**CONSIGNE 1**
Comment rendre en anglais la phrase « Je m'attendais à une personne sombre et angoissée. », tirée du portrait de la photographe ?
**CONSIGNE 2**
D'après le portrait de la photographe, quel âge avait Catherine Pachowski quand son dessin d'arbre lui a fait gagner un concours ?
**CONSIGNE 3**
Recopiez, dans le portrait de la photographe, tout ce qui va de « Toute de blondes » jusqu'à « fait des photos. ».

##### EXTRAIT DU DOCUMENT

Entre l'arbre et la lumière

À Paris.
Une photographe.
Je m'attendais à une personne sombre et angoissée.
Puis elle est arrivée,
En souriance.
Rien d'affligé.
Toute de blondes et bleus,
Par couettes et par yeux.
Respectivement.
Catherine Pachowski.
Du Bas-du-Fleuve?
«Non.»
Aucun lien avec Rimouski, donc?
Plutôt de provenance lointaine et généalogique de Polonie.
Sans trop de souvenirs
de là-bas.
En France depuis longtemps.
***
Elle fait des photos.
J'en avais croisé déjà.
Des «clics!»,
comme des gestes arrêtés.
Et qui font des images
surprenantes.
Déroutantes.
Avec du beau, oui,
Mais, surtout, avec du difficile à nommer
Dans le sentiment
qu'elles procurent.
Des photos où il y a des arbres, presque toujours.
Même que
quand je lui demande pour son premier appareil photo,
Elle m'ajuste le tir.
«C'est pas la bonne question.
Tu devrais plutôt me demander pour mon premier arbre.»
C'est là que ça a commencé.
Premier dessin d'arbre,
Un branchage bizarre
qu'elle m'a refait sur un coin de la table
Et qui lui avait fait gagner
un concours de dessin.
Elle avait neuf ans.
Et sa première lumière?
À la naissance.
Me précisant
qu'elle n'a pas crié.
Pour ce qui est de la Polonie dans son nom,
Elle n'y est retournée
que bien tard.
Seulement après
le démurement.
Elle m'explique que
tout n'était plus pareil.
«Quand un mur tombe,
la lumière change beaucoup.»
La lumière dans ses photos,
«Elle est toujours vraie»,
me dit Pachowski.
À travailler sans flash,
sans réflecteur ni projecteur,
Elle trouve en cherchant,
surtout,
Ou sur les petits chemins
de la patience.

##########
##### DONNÉES À EXAMINER

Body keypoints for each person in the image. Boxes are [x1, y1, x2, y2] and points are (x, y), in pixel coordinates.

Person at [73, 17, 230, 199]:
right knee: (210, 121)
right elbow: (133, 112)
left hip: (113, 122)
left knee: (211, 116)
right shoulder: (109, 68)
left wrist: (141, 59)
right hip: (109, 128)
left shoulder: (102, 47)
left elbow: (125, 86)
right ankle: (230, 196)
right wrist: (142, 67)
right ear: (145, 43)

##########
##### DONNÉES À EXAMINER

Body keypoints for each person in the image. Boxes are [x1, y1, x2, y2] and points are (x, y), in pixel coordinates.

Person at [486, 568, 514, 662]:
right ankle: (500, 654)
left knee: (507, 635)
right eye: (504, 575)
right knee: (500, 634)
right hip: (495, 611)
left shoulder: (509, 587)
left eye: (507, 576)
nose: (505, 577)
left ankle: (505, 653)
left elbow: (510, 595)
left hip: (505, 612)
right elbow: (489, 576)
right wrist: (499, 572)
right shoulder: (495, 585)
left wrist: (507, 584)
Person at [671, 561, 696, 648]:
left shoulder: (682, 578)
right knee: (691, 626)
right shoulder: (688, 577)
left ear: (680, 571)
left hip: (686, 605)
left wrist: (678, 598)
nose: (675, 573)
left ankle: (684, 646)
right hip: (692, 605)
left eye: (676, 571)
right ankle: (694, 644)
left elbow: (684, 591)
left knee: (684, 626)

##########
##### DONNÉES À EXAMINER

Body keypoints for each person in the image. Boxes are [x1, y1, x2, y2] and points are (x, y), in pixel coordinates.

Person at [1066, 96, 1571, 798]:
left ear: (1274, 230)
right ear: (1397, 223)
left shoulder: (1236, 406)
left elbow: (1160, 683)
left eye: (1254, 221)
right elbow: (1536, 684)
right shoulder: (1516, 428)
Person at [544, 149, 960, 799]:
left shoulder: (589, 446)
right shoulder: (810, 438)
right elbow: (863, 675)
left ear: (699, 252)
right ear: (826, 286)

##########

**RÉSULTAT 1**
I was expecting a somber, anxious person.

**RÉSULTAT 2**
Elle avait neuf ans.

**RÉSULTAT 3**
Toute de blondes et bleus,
Par couettes et par yeux.
Respectivement.
Catherine Pachowski.
Du Bas-du-Fleuve?
«Non.»
Aucun lien avec Rimouski, donc?
Plutôt de provenance lointaine et généalogique de Polonie.
Sans trop de souvenirs
de là-bas.
En France depuis longtemps.
***
Elle fait des photos.